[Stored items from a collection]
>>>>
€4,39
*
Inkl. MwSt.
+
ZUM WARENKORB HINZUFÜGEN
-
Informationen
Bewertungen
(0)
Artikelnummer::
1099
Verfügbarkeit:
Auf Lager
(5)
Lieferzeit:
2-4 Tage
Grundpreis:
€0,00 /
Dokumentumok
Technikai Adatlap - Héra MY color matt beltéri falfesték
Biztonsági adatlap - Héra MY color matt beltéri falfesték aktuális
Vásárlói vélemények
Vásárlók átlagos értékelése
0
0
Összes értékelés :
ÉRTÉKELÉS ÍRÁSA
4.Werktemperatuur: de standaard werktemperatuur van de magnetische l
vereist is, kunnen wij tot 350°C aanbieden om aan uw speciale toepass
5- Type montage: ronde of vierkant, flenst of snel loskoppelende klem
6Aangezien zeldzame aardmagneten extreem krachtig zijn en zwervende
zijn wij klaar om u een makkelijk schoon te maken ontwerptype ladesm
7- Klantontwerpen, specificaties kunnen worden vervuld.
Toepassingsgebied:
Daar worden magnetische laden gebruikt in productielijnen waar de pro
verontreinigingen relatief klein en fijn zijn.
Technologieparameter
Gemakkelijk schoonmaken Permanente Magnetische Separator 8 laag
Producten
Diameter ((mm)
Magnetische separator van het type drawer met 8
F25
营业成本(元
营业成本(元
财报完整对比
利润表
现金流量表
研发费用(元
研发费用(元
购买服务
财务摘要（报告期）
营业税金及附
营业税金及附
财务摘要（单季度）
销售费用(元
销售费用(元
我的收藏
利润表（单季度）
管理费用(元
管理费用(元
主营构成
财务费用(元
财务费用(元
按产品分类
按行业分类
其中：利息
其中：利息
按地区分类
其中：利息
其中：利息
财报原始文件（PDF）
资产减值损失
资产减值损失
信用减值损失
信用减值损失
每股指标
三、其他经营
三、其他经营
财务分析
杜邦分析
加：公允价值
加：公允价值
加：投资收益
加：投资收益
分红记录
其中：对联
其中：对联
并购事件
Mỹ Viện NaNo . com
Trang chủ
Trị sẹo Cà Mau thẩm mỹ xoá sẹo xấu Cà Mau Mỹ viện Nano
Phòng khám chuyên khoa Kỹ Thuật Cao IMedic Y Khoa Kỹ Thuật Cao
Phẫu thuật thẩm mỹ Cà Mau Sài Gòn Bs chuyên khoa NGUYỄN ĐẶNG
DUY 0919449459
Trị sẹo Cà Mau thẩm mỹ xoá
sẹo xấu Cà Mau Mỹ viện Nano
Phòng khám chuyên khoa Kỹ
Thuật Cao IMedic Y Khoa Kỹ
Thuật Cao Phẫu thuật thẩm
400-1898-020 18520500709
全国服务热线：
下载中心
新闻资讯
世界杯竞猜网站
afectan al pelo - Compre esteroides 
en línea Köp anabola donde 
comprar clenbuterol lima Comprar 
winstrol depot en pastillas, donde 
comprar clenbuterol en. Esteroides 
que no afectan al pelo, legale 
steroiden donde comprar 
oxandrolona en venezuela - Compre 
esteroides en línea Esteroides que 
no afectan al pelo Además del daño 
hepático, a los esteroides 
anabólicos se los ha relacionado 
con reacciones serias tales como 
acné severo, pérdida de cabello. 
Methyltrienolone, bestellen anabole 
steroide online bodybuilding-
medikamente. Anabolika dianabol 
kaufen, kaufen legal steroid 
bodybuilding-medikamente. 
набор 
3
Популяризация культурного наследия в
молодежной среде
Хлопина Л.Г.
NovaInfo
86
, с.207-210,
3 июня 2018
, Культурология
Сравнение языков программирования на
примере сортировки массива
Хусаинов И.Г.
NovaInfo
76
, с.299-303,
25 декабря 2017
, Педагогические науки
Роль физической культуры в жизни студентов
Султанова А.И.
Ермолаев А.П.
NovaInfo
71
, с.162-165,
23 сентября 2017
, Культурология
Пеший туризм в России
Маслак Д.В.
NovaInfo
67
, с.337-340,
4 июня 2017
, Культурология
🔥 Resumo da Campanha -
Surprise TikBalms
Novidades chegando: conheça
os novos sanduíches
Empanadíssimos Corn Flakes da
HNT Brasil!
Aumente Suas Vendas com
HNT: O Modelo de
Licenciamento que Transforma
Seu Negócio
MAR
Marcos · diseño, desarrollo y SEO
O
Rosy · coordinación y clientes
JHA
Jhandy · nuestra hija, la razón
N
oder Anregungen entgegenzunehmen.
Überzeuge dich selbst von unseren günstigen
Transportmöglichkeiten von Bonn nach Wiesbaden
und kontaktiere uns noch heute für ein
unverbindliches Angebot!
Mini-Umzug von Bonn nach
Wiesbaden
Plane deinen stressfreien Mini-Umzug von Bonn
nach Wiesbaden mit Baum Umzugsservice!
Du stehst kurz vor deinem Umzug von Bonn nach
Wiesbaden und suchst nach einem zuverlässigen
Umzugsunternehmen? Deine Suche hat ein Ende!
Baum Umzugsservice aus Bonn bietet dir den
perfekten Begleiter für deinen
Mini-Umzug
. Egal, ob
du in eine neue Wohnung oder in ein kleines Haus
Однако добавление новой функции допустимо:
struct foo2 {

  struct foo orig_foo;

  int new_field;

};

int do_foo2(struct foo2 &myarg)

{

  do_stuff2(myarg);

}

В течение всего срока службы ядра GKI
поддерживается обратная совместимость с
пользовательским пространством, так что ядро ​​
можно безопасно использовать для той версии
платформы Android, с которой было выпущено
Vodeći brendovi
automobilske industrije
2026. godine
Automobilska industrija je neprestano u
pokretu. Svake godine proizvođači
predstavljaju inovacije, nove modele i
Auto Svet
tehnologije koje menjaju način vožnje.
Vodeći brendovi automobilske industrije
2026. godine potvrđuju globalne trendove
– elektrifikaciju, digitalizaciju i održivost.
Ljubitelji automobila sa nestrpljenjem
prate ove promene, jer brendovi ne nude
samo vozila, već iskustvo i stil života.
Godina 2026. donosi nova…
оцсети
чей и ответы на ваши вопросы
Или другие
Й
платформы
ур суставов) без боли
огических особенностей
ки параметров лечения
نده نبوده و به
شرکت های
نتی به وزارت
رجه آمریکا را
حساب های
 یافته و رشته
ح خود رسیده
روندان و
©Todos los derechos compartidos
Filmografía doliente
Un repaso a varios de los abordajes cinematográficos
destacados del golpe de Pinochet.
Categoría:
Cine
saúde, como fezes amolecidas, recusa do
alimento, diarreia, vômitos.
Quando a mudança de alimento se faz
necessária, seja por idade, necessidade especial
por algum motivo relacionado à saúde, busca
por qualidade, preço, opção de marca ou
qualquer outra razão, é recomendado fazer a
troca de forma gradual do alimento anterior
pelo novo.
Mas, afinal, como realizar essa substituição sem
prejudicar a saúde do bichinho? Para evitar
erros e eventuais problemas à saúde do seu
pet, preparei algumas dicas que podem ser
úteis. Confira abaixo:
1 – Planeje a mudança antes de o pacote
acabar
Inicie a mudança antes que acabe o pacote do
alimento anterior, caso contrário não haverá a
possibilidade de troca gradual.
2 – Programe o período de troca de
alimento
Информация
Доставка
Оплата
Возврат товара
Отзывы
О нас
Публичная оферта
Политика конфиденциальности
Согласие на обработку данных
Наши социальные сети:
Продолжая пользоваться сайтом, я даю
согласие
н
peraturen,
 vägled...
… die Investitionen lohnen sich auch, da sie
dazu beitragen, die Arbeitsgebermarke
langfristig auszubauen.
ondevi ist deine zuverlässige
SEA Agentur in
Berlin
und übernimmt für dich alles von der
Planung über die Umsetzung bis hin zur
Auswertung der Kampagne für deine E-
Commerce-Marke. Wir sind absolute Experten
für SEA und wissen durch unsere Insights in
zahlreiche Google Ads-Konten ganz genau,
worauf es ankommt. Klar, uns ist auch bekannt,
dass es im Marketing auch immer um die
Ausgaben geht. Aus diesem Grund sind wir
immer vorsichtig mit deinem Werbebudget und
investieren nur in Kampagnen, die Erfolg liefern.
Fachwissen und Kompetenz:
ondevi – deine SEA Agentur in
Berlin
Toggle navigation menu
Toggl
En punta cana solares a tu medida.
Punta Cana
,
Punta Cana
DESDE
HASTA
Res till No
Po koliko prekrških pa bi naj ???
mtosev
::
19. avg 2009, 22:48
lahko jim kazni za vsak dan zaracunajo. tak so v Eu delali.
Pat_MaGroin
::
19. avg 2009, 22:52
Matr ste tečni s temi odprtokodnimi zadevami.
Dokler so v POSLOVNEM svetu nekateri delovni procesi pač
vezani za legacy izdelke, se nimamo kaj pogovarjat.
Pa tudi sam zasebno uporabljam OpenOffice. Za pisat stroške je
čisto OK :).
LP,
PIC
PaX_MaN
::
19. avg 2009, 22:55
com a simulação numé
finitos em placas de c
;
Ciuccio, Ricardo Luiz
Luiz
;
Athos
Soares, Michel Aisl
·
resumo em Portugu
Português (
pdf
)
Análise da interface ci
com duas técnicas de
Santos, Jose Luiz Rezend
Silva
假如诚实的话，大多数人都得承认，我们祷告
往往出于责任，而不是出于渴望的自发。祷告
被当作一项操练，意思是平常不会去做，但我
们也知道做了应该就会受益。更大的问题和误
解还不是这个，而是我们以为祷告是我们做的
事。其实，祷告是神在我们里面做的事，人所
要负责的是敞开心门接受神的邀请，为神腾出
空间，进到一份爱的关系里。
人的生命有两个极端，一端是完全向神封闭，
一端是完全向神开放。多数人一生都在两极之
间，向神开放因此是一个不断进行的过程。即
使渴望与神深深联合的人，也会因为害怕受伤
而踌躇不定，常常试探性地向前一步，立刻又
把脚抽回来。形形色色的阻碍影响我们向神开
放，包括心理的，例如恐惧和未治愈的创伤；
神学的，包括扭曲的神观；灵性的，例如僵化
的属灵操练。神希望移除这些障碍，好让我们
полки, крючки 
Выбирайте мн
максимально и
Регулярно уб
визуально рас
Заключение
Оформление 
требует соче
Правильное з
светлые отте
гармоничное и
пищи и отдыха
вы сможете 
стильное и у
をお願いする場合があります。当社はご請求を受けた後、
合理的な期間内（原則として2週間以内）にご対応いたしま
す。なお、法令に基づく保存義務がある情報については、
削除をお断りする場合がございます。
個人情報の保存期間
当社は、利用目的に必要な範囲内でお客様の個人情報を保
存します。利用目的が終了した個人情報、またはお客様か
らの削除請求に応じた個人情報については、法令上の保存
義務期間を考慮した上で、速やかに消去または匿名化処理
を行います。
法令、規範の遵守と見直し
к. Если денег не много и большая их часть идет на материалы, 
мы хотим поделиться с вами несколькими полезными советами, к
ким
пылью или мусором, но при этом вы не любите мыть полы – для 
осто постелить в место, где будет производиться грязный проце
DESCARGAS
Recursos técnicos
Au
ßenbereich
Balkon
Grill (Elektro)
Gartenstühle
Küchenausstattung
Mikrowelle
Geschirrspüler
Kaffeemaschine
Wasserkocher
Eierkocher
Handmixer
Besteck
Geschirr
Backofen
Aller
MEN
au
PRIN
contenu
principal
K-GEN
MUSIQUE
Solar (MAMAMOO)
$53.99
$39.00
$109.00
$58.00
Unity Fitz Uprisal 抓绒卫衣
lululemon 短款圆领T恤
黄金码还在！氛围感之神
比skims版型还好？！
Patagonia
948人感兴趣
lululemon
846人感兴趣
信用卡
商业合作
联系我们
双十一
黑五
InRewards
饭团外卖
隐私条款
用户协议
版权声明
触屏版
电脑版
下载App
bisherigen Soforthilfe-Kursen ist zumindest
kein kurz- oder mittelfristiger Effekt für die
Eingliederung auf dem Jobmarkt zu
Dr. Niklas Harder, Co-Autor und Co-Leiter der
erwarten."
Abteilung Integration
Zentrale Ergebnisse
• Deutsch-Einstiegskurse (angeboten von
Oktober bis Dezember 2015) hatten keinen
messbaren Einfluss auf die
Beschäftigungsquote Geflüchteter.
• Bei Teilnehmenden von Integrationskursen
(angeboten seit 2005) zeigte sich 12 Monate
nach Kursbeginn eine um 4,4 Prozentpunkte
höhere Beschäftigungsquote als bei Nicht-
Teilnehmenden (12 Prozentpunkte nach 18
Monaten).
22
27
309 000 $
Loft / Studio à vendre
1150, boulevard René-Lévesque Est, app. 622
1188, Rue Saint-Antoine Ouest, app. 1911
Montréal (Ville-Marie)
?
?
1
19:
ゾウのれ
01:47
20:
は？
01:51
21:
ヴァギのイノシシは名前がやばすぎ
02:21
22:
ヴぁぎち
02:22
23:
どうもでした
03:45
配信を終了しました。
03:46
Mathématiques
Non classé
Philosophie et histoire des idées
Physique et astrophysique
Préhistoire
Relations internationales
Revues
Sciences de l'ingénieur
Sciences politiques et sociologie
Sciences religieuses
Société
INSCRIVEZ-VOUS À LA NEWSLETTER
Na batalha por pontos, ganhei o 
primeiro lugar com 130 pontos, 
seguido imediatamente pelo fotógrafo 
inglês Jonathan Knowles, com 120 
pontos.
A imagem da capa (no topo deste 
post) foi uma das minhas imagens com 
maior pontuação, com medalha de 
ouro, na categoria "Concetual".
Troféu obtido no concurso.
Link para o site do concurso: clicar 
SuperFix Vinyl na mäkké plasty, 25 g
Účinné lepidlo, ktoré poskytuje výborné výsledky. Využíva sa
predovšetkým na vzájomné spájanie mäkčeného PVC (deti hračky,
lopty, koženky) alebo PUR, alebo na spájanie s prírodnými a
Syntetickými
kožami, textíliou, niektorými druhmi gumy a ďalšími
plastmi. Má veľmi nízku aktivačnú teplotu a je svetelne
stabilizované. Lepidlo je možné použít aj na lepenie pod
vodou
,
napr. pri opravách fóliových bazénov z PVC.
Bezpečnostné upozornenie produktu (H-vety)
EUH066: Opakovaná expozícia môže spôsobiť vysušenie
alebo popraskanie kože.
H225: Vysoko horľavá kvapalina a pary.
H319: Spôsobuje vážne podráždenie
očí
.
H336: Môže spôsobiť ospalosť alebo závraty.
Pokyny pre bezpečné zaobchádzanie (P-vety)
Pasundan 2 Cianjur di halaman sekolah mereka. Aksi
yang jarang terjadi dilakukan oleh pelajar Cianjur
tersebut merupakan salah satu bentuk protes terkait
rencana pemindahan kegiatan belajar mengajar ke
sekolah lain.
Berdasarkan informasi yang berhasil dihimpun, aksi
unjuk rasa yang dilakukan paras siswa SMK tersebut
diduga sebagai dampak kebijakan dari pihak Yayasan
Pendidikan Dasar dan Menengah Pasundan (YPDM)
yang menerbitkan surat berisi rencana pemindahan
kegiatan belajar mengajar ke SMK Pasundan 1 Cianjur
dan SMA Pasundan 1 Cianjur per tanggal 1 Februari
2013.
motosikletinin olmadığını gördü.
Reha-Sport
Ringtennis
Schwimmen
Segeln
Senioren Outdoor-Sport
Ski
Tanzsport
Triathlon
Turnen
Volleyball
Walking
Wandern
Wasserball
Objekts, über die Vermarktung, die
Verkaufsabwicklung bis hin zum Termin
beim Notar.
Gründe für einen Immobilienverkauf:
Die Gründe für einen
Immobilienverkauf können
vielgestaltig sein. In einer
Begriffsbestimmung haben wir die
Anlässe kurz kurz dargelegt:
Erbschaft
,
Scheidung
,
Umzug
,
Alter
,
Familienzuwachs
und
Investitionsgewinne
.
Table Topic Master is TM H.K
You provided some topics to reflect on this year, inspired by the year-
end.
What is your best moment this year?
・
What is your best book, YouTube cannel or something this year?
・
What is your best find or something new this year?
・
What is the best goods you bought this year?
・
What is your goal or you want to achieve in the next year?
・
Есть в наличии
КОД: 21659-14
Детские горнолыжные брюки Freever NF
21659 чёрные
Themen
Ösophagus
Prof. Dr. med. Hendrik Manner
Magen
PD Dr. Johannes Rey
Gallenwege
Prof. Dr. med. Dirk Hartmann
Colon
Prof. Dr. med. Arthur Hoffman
<<<<
EXERCISE AIM. The answer should contain only the lines from the first line of the entries through the line holding "Diameter ((mm)", each exactly as written.

SOLUTION FOR THIS PROBLEM.
€4,39
*
Inkl. MwSt.
+
ZUM WARENKORB HINZUFÜGEN
-
Informationen
Bewertungen
(0)
Artikelnummer::
1099
Verfügbarkeit:
Auf Lager
(5)
Lieferzeit:
2-4 Tage
Grundpreis:
€0,00 /
Dokumentumok
Technikai Adatlap - Héra MY color matt beltéri falfesték
Biztonsági adatlap - Héra MY color matt beltéri falfesték aktuális
Vásárlói vélemények
Vásárlók átlagos értékelése
0
0
Összes értékelés :
ÉRTÉKELÉS ÍRÁSA
4.Werktemperatuur: de standaard werktemperatuur van de magnetische l
vereist is, kunnen wij tot 350°C aanbieden om aan uw speciale toepass
5- Type montage: ronde of vierkant, flenst of snel loskoppelende klem
6Aangezien zeldzame aardmagneten extreem krachtig zijn en zwervende
zijn wij klaar om u een makkelijk schoon te maken ontwerptype ladesm
7- Klantontwerpen, specificaties kunnen worden vervuld.
Toepassingsgebied:
Daar worden magnetische laden gebruikt in productielijnen waar de pro
verontreinigingen relatief klein en fijn zijn.
Technologieparameter
Gemakkelijk schoonmaken Permanente Magnetische Separator 8 laag
Producten
Diameter ((mm)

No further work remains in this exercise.